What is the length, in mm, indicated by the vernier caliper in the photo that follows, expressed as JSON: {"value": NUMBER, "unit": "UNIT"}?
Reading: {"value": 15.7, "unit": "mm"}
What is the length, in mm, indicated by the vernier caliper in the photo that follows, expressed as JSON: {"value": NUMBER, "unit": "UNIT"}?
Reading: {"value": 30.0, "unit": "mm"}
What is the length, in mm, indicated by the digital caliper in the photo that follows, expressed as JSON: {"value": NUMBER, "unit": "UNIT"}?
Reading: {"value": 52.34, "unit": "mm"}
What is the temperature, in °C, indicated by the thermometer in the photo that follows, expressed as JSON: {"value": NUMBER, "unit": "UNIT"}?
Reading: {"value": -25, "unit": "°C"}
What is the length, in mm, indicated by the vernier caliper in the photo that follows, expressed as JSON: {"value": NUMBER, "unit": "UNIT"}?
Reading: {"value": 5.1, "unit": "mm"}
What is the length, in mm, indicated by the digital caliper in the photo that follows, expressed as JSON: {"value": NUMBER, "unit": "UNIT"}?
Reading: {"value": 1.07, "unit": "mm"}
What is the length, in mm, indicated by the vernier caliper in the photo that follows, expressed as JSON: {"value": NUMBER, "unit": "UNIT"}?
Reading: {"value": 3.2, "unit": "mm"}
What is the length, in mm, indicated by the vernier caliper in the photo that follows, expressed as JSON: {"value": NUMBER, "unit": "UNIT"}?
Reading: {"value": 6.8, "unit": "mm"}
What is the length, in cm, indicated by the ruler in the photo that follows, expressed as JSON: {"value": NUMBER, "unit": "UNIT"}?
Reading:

..............................

* [WHAT THE TASK ASKS] Pull out each line of the material above that contains the word "Reading" and list those lines.

* [WRITTEN SOLUTION]
Reading: {"value": 15.7, "unit": "mm"}
Reading: {"value": 30.0, "unit": "mm"}
Reading: {"value": 52.34, "unit": "mm"}
Reading: {"value": -25, "unit": "°C"}
Reading: {"value": 5.1, "unit": "mm"}
Reading: {"value": 1.07, "unit": "mm"}
Reading: {"value": 3.2, "unit": "mm"}
Reading: {"value": 6.8, "unit": "mm"}
Reading:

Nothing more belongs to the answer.